There are two kinds of birdwatchers—those who feel birding is an outdoor activity that needs just a pair of basic binoculars, and others who believe technology can enhance the whole experience. Certainly, binoculars are essential for that rare spotting of the whimsical crimson-backed sunbird, a tiny bird found only in the forests of the Western Ghats.
“A good pair of binoculars is essential for birding,” says Kanwar B. Singh, who leads the Delhi Bird Group and started Indian Birds, a group on Facebook that has more than 48,000 members. “I would recommend a top prism binocular which is lightweight, waterproof, offers 8×42 magnification. Personally, I have been eyeing a high-end Leica Ultravid binocular for a while now, and a spotting scope is always useful,” he says. Singh, who has been birding for more than 20 years, accepts that “good gadgets can aid and greatly enhance the overall experience”, but confesses that he remains an old-fashioned birder. For those who believe that technology is the way to enhance their birdwatching experience, here are some devices and apps to consider.
This smart telescope, which has been created through 3D printing technology, can be attached to your smartphone, morphing it instantly into a zooming machine. All you have to do is attach your phone to the photoadapter, and you will be able to spot the distant beauties in an instant with its telescopic lens. It also helps you take close-up photographs and videos of the bird. Each adaptor is configured to a specific model of a phone for optimum performance. Right now, they’ve covered some of the iPhones and Samsung phones.

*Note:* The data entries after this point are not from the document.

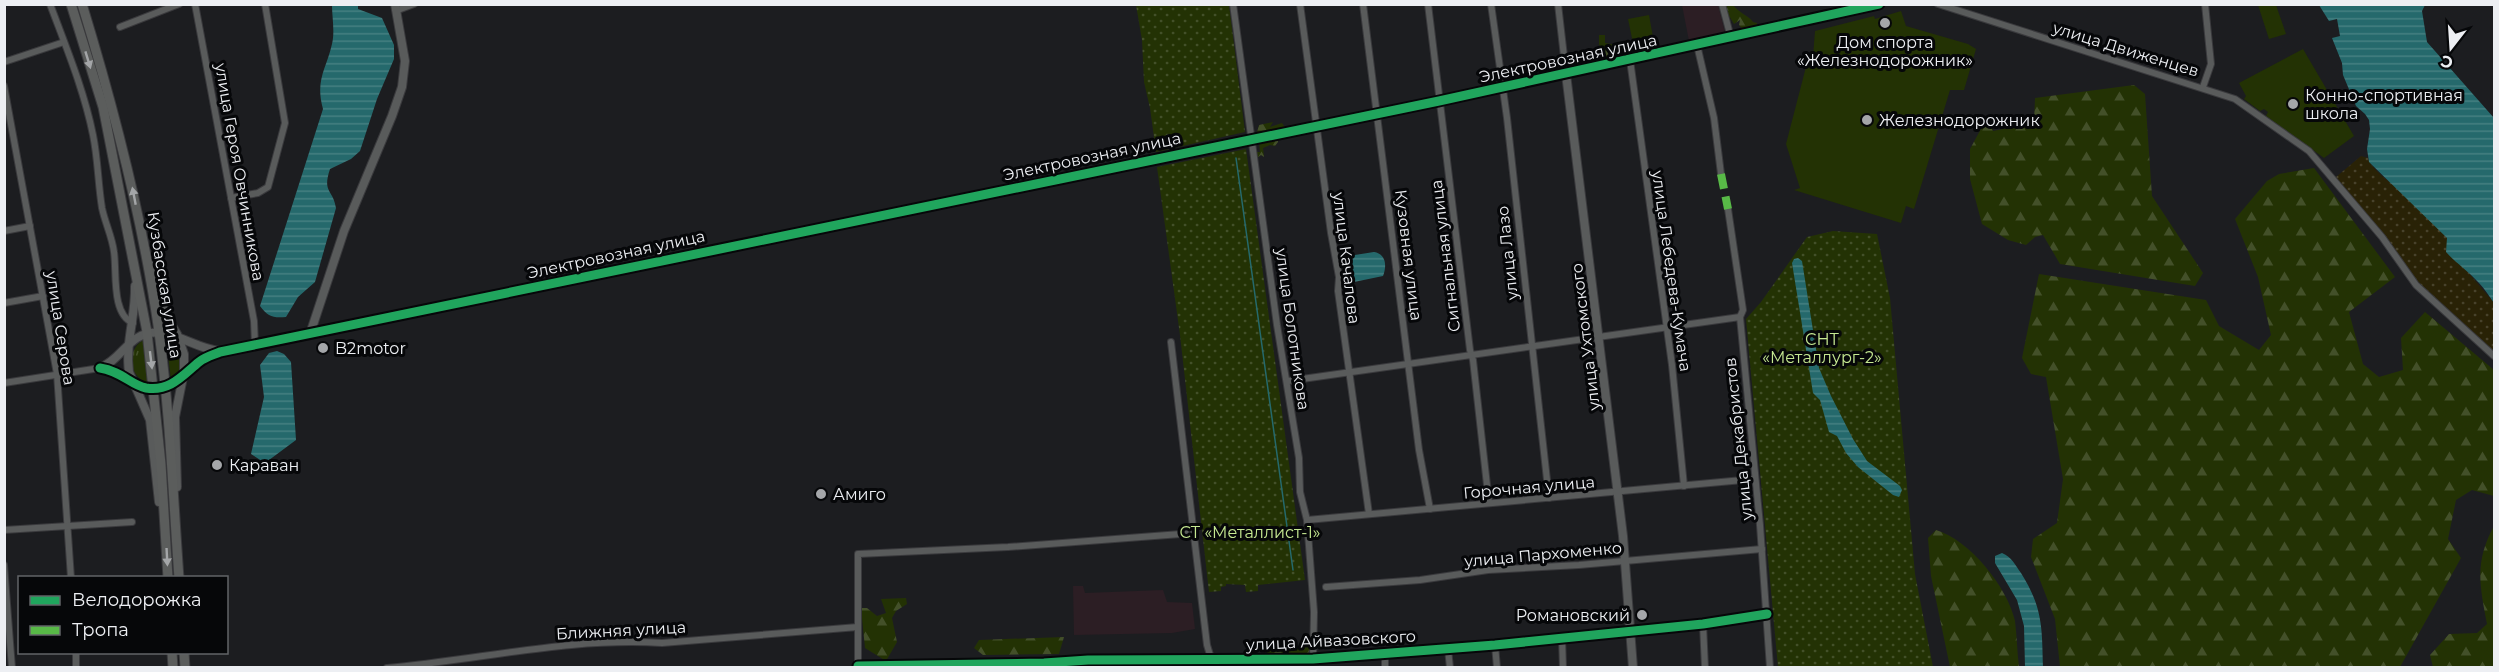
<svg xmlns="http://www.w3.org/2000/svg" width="2499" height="672" font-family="Montserrat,sans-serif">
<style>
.commercial{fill:#2c1e24}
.grass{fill:url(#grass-tufts)}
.forest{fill:url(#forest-firs)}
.sand{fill:url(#sand-dots)}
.park{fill:#233204}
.garden{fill:url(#garden-dots)}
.water{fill:url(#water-rules)}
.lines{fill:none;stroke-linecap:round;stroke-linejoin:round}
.stream{stroke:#25696c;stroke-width:1.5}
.minor-casing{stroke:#3a3a3d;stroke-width:8}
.tertiary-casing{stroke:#3a3a3d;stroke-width:10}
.primary-casing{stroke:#3a3a3d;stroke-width:11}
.minor{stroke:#595b5b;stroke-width:6}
.tertiary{stroke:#595b5b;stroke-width:8}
.primary{stroke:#5b5d5c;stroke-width:9}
.quiet{stroke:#58b947;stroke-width:8;stroke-dasharray:15 8;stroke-linecap:butt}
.cycleway-casing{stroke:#060709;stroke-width:13}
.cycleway{stroke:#20a55d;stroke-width:9}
.oneway{fill:#a4a6a8}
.poi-dot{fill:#a4a6a9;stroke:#060709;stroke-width:2}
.labels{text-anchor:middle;stroke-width:6;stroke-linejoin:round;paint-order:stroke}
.poi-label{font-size:16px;fill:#edeff3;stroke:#060709;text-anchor:start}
.street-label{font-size:16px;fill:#edeff3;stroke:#060709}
.park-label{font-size:16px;fill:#c6e992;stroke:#060709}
</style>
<defs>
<pattern id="grass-tufts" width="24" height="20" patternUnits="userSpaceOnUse" patternTransform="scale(1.5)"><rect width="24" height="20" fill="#233204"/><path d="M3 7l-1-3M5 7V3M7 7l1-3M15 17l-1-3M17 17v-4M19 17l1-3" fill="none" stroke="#435029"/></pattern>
<pattern id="forest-firs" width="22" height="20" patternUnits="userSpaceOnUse" patternTransform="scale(1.5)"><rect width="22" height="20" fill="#233204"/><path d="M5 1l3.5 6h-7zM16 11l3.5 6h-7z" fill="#435029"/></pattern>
<pattern id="sand-dots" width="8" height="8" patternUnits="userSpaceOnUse" patternTransform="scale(1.5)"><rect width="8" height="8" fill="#292206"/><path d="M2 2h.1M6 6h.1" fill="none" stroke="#48422b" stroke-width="1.8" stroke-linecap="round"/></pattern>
<pattern id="garden-dots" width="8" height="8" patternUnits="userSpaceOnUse" patternTransform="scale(1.5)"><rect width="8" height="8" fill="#233204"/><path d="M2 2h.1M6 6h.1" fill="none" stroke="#435029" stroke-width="1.8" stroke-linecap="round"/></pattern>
<pattern id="water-rules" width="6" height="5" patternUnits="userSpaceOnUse" patternTransform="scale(1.5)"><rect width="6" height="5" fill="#25696c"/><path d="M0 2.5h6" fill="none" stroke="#457f81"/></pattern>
</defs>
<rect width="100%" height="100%" fill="#1c1d20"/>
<!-- commercial -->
<g class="commercial">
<path d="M1682 5H1718L1725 32 1689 41Z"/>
<path d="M1073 586H1083L1085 593 1163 590 1167 602 1192 603 1195 629 1172 633 1074 635Z"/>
</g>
<!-- grass -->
<g class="grass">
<path d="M166 338C183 347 187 367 171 380Z"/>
<path d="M143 340 150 384C129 378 125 352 143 340Z"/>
</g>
<!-- forest -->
<g class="forest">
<path d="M1725 5H1733C1739 13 1748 15 1753 22L1757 23 1758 31 1746 33 1739 25 1740 20 1734 24 1725 9Z"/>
<path d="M1599 35H1605V43L1616 45 1617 52 1608 53 1609 56 1596 63 1590 59 1589 55 1595 54V50L1605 49 1599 45Z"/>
<path d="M2134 85 2145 94 2152 196 2203 273 2195 286 2060 264 2043 235 2035 237 2026 245 2008 240 1982 224 1970 179V149L1988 116 1993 131 2034 123 2035 98Z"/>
<path d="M1273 122 1270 127 1282 123 1287 130 1278 138V142L1275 146 1270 145 1263 148 1264 157 1261 155 1257 158V152H1260L1259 142 1266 139 1256 136 1259 125Z"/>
<path d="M2314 168 2395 277 2349 312 2363 364 2379 377 2403 370 2401 338 2425 312 2494 370V496L2472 490 2456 500 2448 539 2461 558 2400 667H2060L2055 619 2031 557 2033 539 2057 523 2063 479 2046 377 2031 374 2022 358 2039 274 2206 300 2219 326 2259 350 2271 335 2258 277 2235 219 2267 181 2279 174Z"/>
<path d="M2494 526V667H2433L2430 655 2449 634 2477 633 2487 624C2480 586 2474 562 2494 526Z"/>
<path d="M1936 530C1969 539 2008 588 2015 621 2017 636 2017 652 2019 667H1950L1931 576 1928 538Z"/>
<path d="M906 598 907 604 896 611 892 618 897 642 886 661 865 648 861 608H867L877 616 886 613 881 599Z"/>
<path d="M1064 637 1059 654 983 655 974 648 979 640Z"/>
<path d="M1310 647 1308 655 1274 656 1266 654 1269 650Z"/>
</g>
<!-- sand -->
<path class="sand" d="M2361 156 2368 158C2371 170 2392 183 2401 191 2417 205 2432 223 2448 238L2447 247 2494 303V352L2418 283 2383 234 2336 177Z"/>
<!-- park -->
<g class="park">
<path d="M2258 5H2276L2286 34 2269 39Z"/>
<path d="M1901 11 1906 26 1968 44 1976 49 1964 90H1950L1914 209 1906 206 1901 223 1794 190 1800 188 1786 144 1807 63 1813 57 1815 31 1874 16 1875 19Z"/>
<path d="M1649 15 1655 48 1635 53 1628 19Z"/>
<path d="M2303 49 2354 136 2324 158 2266 116 2268 112 2264 109 2260 111 2244 99 2246 96 2239 83Z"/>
</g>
<!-- garden -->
<g class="garden">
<path d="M1136 5H1229L1245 132 1156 152 1150 108 1144 82 1142 40Z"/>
<path d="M1246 149 1305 580 1258 585V591L1246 592 1245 585 1226 584V586L1221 587V591L1209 592 1180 335 1157 167Z"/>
<path d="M1833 231 1877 234 1890 298 1915 574 1933 667H1778L1746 319 1761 302 1807 237Z"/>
</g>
<!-- water -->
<g class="water">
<path d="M332 5H358V9L382 18 394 45V59L377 99 360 151 351 159 330 169C322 193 333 189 336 208L315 282 298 297 286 317C273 318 268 317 260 306L323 109C315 80 326 70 332 44 335 32 332 17 332 5Z"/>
<path d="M2319 5H2425L2422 11 2427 42 2494 118V303C2489 296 2485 289 2479 283 2468 271 2456 263 2446 252L2447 238 2369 162 2367 149 2370 129 2369 120 2365 114 2356 106 2343 75 2342 63 2332 38 2340 36 2337 19 2329 21Z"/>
<path d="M1374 252C1386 254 1387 266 1383 276L1354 282 1346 279 1342 266V257Z"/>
<path d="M1798 258 1802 261 1819 368 1831 396 1853 439 1867 461 1900 486 1902 490 1899 497 1893 495 1858 467 1846 453 1837 436 1829 432 1820 400 1813 393 1792 263 1794 259Z"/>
<path d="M277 351 284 354 291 362 296 440 265 463 251 454 264 397 260 365 269 353Z"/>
<path d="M2002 553C2012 557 2015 565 2021 573 2043 608 2042 628 2043 667H2025L2024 626 2017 600 1995 563V556Z"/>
</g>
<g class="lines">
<!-- stream -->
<path class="stream" d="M1236 158 1293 570"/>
<!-- minor casing -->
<g class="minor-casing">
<g id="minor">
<path d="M50 4C66 47 84 90 93 135 98 159 98 184 102 208 105 223 112 236 114 252 117 272 111 314 133 323"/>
<path d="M195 4 254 321 255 345"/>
<path d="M1233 4 1277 325 1299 458 1300 492 1307 520 1314 612 1313 659"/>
<path d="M1300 4 1331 233 1339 277 1338 291 1369 514"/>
<path d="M1363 4 1419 450 1430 509"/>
<path d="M1428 4 1470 350 1473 360 1489 503"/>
<path d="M1491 4 1507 118 1549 498"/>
<path d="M1558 4 1566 74"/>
<path d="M1722 4 1731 38"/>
<path d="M1938 4 2235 99 2309 151 2382 237 2416 285 2494 356"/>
<path d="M398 10 414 4"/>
<path d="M120 27 179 4"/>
<path d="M1697 45 1714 118 1721 174"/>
<path d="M1630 60 1672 365 1684 486"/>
<path d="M4 62 64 42"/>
<path d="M4 86 57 374 71 578"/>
<path d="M2203 87 2211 64 2205 4"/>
<path d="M231 198 258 193 268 187 285 123 265 4"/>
<path d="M1728 209 1743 310 1740 317 1760 525 1770 668"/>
<path d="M4 231 30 226"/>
<path d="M4 303 43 296"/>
<path d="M1171 342 1207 645 1214 668"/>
<path d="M1288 381 1740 317"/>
<path d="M4 383 100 368"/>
<path d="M1307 520 1754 479"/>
<path d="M4 530 132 522"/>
<path d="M4 565 12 668"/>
<path d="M1326 587 1420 580 1488 570 1579 565 1762 549"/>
<path d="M1703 624 1705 668"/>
<path d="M1562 637 1563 668"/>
<path d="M1495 645 1497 668"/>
<path d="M1448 649 1450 668"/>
<path d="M76 652V668"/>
<path d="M1385 653V668"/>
<path d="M858 666 1044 663 1088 660 1313 659 1495 645 1703 624 1767 614"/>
<path d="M387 668C479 660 570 637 662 643L858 627"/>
<path d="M858 668V554L1008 547 1194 533"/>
</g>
</g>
<!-- tertiary casing -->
<g class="tertiary-casing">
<g id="tertiary">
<path d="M1566 74 1623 536 1633 668"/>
<path d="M150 265 165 314 177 334 184 354V372L175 417 177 487"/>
<path d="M135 286C136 315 125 343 129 372L150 420 159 502"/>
<path d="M310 334 344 231 392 116 402 87 405 61 395 4"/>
<path d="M100 368C121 371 131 385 146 388 170 392 183 375 199 362 205 357 213 355 220 352L1439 101 1879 4"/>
<path d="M100 368C117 361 123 347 137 338 163 321 191 348 219 351"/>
</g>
</g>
<!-- primary casing -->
<g class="primary-casing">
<g id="primary">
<path d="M71 4 103 107 147 332 161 464 168 578"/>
<path d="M82 4C115 112 143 220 159 332 170 414 173 496 179 578"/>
<path d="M172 652 173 668"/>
<path d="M184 652 185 668"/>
</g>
</g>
<!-- minor -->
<use href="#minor" class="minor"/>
<!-- tertiary -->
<use href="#tertiary" class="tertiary"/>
<!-- primary -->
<use href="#primary" class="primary"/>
<!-- quiet -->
<path class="quiet" d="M1721 174 1728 209"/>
<!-- cycleway casing -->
<g class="cycleway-casing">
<g id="cycleway">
<path d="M100 368C121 371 131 385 146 388 170 392 183 375 199 362 205 357 213 355 220 352L1439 101 1879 4"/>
<path d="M858 666 1044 663 1088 660 1313 659 1495 645 1703 624 1767 614"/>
</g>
</g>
<!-- cycleway -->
<use href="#cycleway" class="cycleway"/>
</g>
<!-- one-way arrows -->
<defs><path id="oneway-solid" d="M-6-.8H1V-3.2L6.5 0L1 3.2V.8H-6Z" transform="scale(1.5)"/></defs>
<g class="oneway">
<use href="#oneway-solid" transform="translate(88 60) rotate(73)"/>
<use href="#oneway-solid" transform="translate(134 196) rotate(-101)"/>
<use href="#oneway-solid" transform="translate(151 360) rotate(83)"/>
<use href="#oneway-solid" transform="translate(167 557) rotate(87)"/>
</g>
<!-- markers -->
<g class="poi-dot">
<circle cx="1885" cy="23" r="6"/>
<circle cx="2293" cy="104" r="6"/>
<circle cx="1867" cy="120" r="6"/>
<circle cx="323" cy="348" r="6"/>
<circle cx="217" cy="465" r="6"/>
<circle cx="821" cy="494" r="6"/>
<circle cx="1642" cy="615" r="6"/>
</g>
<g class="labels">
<!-- poi labels -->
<g class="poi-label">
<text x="1885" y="48" text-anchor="middle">Дом спорта<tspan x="1885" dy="18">«Железнодорожник»</tspan></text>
<text x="2305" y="101">Конно-спортивная<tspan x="2305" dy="18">школа</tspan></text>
<text x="1879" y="126">Железнодорожник</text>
<text x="335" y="354">B2motor</text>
<text x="229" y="471">Караван</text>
<text x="833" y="500">Амиго</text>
<text x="1630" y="621" text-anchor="end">Романовский</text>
</g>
<!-- street labels -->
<g class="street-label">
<text transform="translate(2126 49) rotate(17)" y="6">улица Движенцев</text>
<text transform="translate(1568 58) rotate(-12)" y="6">Электровозная улица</text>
<text transform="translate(1092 156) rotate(-12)" y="6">Электровозная улица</text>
<text transform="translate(240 172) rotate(80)" y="6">улица Героя Овчинникова</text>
<text transform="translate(1507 253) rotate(-96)" y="6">улица Лазо</text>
<text transform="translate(616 254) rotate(-12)" y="6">Электровозная улица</text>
<text transform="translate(1409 255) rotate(83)" y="6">Кузовная улица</text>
<text transform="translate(1445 256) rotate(-97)" y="6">Сигнальная улица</text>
<text transform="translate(1347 258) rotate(83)" y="6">улица Качалова</text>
<text transform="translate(1672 271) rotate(82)" y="6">улица Лебедева-Кумача</text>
<text transform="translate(165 285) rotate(81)" y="6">Кузбасская улица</text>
<text transform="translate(61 328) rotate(81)" y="6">улица Серова</text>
<text transform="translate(1293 329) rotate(82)" y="6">улица Болотникова</text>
<text transform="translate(1585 337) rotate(-97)" y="6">улица Ухтомского</text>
<text transform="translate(1738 439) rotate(-96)" y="6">улица Декабристов</text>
<text transform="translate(1529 487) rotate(-5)" y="6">Горочная улица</text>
<text transform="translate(1543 554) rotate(-5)" y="6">улица Пархоменко</text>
<text transform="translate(621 630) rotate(-3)" y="6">Ближняя улица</text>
<text transform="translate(1331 640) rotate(-3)" y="6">улица Айвазовского</text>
</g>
<!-- park labels -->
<g class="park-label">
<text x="1822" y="345">СНТ<tspan x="1822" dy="18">«Металлург-2»</tspan></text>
<text x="1250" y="538">СТ «Металлист-1»</text>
</g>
</g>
<!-- border -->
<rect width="2499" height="672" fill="none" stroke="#edeff3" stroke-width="12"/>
<!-- legend -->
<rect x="18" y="576" width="210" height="78" fill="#060709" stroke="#626467" stroke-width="1.5"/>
<rect x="30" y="596" width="30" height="9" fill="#20a55d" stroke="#626467" stroke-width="1.5"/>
<text x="72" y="606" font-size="18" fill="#edeff3">Велодорожка</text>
<rect x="30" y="626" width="30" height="9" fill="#58b947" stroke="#626467" stroke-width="1.5"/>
<text x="72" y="636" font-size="18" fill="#edeff3">Тропа</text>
<!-- north arrow -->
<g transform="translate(2451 48) rotate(197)" stroke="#060709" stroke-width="4.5" paint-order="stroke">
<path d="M0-4.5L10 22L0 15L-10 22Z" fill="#edeff3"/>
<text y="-9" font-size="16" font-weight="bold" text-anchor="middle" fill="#edeff3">С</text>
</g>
</svg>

Opticronusa.com; starting from $65 (around Rs.3,900), shipping charges extra
The Bionic Bird, a drone bird, was unveiled at the Consumer Electronics Show in Las Vegas, US, earlier this month. It’s a little creature with an elastic foam body (just 9g), flexible wings and a built-in Bluetooth radio which can be controlled through an app on your smartphone (Flying App, free on iTunes). It connects with your smartwatch and apes the movement of your hand when you wear the watch. The Bionic Bird has a range of 100m. To charge the bird, you will have to connect it to an egg-shaped charger via magnets.
Bionicbird.com; available for pre-order at €99 (around Rs.7,000), shipping charges extra
Leica Ultravid Compact
With heavy binoculars, a DSLR and one or two backpacks, birding can sometimes become a burden. At a mere 4 inches in length, Leica’s Ultravid Compact binoculars can fit in your palm, are pocketable, and can be carried everywhere. They weigh just 255g. Rugged and waterproof, they can be used without any bother—and the experience is decent enough.
En.leica-camera.com; starting from Singapore dollars 1,200 (around Rs.55,000), shipping charges extra
Zeiss Victory SF 8×42
This pair of binoculars from Zeiss has been created especially for birdwatching. At 780g, it’s lightweight, ergonomic, and has a dynamic fast-focus feature, so you don’t lose your constantly moving bird to blurriness. There’s a seven-lens eyepiece for extremely sharp focus all the way to the edges. It promises clear viewing at dusk and has a 148m-wide viewing field. Zeiss.com; $2,888.88, shipping charges extra
Eye Loop magnetic eyeglass holder
Ever had issues figuring out where to put your sunglasses or eyeglasses as you peer into a pair of binoculars? This is for all those who have had to stumble and shuffle and miss the Oriental Magpie-Robin because they were busy trying to figure out which pocket to stuff their sunglasses or eyeglasses in.